In a 1952 supplement of the Transactions and Proceedings of the Royal Society of New Zealand, New Zealand botanist W. R. B. Oliver published a revised taxonomic arrangement of the genus Dracophyllum which he had first attempted in 1928. In this supplement he placed D. longifolium in a group with D. oliveri within the subgenus Oreothemanus. Oliver, however, conducted his research based purely on morphological characteristics such as growth habit, leaves, and flowers. In 2010 a team of several botanists, including Stephanus Venter, published an article on the genus Dracophyllum in the Annals of the Missouri Botanical Garden. In it they performed a cladistic analysis and produced a phylogenetic tree of the tribe Richeeae and other species using genetic sequencing. They found that only the subgenus Oreothamnus as well as the tribe Richeeae were monophyletic. The paraphyly of the genus Dracophyllum, as well as the polyphyly of the closely related genus Richea, they argued, suggested that a major taxonomic revision was required. Stephanus Venter revised the genus in 2021, merging the genus Richea into two subgenera, named D. subg. Cystanthe and D. subg. Dracophylloides, of Dracophyllum.
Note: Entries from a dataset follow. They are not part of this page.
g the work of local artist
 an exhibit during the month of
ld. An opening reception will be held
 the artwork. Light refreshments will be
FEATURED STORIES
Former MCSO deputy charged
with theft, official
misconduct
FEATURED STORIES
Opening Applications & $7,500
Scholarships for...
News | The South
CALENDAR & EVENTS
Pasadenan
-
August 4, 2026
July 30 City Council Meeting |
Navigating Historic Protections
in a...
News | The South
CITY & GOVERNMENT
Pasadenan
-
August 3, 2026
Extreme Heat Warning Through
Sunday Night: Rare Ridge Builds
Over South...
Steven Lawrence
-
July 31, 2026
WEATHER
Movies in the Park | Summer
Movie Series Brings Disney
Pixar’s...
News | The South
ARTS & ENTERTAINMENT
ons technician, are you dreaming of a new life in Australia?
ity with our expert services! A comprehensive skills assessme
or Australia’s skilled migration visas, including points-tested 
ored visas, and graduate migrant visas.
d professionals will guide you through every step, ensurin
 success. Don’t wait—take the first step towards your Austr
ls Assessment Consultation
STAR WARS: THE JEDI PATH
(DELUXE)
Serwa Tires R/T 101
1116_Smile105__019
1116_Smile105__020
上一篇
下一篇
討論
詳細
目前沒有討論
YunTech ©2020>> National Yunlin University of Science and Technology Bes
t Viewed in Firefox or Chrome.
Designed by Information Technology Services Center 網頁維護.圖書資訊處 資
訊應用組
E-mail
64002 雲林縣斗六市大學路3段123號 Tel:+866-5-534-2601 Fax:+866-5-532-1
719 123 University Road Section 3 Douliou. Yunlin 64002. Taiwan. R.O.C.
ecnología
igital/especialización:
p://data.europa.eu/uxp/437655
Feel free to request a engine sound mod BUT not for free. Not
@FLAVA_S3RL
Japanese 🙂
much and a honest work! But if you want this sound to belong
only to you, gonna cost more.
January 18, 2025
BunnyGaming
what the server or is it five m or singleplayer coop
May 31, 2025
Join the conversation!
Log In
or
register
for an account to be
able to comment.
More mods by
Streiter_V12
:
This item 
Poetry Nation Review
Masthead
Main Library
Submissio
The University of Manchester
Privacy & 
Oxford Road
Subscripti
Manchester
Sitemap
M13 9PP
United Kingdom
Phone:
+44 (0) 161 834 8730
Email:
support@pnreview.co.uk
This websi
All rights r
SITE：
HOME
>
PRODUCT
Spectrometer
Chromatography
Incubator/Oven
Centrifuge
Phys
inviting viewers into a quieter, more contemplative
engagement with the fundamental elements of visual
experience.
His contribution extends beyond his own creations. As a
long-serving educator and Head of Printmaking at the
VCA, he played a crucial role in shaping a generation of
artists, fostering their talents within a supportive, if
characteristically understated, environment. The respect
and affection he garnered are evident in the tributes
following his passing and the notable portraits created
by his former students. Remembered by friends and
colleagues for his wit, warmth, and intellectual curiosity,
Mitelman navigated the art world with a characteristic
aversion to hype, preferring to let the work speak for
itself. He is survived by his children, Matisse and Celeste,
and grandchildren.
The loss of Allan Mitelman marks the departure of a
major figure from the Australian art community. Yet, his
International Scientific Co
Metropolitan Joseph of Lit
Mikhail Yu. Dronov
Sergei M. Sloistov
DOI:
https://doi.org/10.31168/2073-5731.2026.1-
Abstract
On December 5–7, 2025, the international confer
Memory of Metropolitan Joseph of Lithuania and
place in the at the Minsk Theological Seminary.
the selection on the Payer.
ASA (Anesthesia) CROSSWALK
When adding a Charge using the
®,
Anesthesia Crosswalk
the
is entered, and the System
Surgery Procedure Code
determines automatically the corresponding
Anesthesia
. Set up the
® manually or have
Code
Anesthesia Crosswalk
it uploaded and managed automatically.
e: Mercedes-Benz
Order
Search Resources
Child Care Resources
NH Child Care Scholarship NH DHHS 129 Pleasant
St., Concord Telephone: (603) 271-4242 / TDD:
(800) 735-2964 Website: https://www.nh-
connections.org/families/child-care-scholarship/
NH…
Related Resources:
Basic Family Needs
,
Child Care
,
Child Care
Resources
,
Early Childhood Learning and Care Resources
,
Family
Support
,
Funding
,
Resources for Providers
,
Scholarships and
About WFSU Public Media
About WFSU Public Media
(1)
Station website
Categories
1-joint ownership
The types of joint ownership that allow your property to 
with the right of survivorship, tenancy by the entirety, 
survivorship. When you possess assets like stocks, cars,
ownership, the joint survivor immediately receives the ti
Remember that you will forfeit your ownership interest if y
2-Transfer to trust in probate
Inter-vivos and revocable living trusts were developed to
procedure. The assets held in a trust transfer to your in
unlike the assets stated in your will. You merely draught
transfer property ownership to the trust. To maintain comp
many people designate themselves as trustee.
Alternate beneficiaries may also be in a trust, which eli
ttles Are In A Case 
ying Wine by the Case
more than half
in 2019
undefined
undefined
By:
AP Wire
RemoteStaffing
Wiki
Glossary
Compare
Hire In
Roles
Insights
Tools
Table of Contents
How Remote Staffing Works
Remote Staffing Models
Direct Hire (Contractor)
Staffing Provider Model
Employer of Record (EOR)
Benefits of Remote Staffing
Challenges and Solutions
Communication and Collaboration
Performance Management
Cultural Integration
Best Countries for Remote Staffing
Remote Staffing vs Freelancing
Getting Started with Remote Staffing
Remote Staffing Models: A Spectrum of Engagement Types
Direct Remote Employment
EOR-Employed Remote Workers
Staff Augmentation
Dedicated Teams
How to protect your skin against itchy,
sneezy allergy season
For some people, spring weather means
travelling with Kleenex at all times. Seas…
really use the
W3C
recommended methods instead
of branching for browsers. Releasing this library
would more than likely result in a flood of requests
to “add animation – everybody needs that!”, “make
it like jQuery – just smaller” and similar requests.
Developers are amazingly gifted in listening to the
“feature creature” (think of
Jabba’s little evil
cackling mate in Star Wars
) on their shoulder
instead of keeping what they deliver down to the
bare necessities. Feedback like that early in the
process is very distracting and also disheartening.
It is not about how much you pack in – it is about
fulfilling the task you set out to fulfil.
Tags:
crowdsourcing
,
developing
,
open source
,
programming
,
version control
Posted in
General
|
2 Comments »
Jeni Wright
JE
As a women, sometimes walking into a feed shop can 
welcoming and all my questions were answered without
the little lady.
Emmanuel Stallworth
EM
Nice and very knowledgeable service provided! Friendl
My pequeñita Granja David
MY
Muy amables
Though he noted that because the 2010 study was based on plastid sequence data and did not attain some species with strong enough evidence, the subgenera are instead based on morphological characteristics. D. longifolium's placement can be summarised in the cladogram at right.

==Conservation status==
In both 2009 and 2012, D. longifolium var. longifolium was deemed to be "Not Threatened" under the New Zealand Threat Classification System, and this New Zealand classification was reaffirmed in 2018.
However, D. longifolium var. septentrionale was classified as "At Risk - Naturally Uncommon" in 2012, and in 2018.